Your instructions:
Reproduce the listing word for word, from its first line up to and including the line that contains "JPH telah dibentuk".
_ _ _
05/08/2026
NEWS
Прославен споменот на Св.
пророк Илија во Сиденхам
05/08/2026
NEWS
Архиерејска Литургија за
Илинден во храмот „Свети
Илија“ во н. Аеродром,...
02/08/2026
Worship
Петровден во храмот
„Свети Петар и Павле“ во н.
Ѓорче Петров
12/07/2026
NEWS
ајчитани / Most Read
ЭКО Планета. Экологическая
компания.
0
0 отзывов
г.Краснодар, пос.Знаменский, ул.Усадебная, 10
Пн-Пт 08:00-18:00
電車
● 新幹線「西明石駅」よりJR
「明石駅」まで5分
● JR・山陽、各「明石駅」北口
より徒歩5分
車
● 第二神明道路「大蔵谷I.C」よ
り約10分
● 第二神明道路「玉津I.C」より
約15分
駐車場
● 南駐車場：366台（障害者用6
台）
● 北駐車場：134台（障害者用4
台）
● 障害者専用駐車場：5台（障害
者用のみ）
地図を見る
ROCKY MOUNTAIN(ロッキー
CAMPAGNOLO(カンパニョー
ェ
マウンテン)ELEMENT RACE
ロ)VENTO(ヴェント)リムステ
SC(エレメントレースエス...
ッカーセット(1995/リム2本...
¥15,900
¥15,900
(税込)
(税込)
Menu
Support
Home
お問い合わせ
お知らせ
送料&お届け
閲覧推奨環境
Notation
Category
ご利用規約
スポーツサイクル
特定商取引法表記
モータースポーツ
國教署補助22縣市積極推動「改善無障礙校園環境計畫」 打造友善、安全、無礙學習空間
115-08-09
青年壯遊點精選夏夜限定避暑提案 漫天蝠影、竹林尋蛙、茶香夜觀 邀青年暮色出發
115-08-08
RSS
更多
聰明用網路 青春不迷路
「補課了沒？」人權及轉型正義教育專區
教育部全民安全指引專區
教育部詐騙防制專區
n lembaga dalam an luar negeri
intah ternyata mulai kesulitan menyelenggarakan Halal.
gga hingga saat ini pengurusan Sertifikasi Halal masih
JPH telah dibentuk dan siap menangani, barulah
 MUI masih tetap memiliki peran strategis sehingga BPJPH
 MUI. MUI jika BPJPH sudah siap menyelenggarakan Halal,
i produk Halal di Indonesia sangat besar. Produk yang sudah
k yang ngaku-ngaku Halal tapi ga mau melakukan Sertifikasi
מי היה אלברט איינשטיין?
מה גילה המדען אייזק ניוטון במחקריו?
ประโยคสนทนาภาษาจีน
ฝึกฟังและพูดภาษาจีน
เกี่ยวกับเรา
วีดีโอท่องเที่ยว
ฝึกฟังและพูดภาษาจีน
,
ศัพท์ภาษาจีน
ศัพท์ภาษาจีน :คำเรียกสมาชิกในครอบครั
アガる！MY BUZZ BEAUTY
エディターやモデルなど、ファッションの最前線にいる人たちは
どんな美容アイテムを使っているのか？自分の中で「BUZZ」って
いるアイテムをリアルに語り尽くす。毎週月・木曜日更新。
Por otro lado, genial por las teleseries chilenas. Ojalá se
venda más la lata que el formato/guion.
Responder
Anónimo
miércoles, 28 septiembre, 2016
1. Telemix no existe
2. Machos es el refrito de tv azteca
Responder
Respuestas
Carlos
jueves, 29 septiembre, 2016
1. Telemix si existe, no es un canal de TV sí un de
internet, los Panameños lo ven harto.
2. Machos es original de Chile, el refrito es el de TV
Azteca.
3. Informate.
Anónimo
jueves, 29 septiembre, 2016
_ _ _
Result of the task:
05/08/2026
NEWS
Прославен споменот на Св.
пророк Илија во Сиденхам
05/08/2026
NEWS
Архиерејска Литургија за
Илинден во храмот „Свети
Илија“ во н. Аеродром,...
02/08/2026
Worship
Петровден во храмот
„Свети Петар и Павле“ во н.
Ѓорче Петров
12/07/2026
NEWS
ајчитани / Most Read
ЭКО Планета. Экологическая
компания.
0
0 отзывов
г.Краснодар, пос.Знаменский, ул.Усадебная, 10
Пн-Пт 08:00-18:00
電車
● 新幹線「西明石駅」よりJR
「明石駅」まで5分
● JR・山陽、各「明石駅」北口
より徒歩5分
車
● 第二神明道路「大蔵谷I.C」よ
り約10分
● 第二神明道路「玉津I.C」より
約15分
駐車場
● 南駐車場：366台（障害者用6
台）
● 北駐車場：134台（障害者用4
台）
● 障害者専用駐車場：5台（障害
者用のみ）
地図を見る
ROCKY MOUNTAIN(ロッキー
CAMPAGNOLO(カンパニョー
ェ
マウンテン)ELEMENT RACE
ロ)VENTO(ヴェント)リムステ
SC(エレメントレースエス...
ッカーセット(1995/リム2本...
¥15,900
¥15,900
(税込)
(税込)
Menu
Support
Home
お問い合わせ
お知らせ
送料&お届け
閲覧推奨環境
Notation
Category
ご利用規約
スポーツサイクル
特定商取引法表記
モータースポーツ
國教署補助22縣市積極推動「改善無障礙校園環境計畫」 打造友善、安全、無礙學習空間
115-08-09
青年壯遊點精選夏夜限定避暑提案 漫天蝠影、竹林尋蛙、茶香夜觀 邀青年暮色出發
115-08-08
RSS
更多
聰明用網路 青春不迷路
「補課了沒？」人權及轉型正義教育專區
教育部全民安全指引專區
教育部詐騙防制專區
n lembaga dalam an luar negeri
intah ternyata mulai kesulitan menyelenggarakan Halal.
gga hingga saat ini pengurusan Sertifikasi Halal masih
JPH telah dibentuk dan siap menangani, barulah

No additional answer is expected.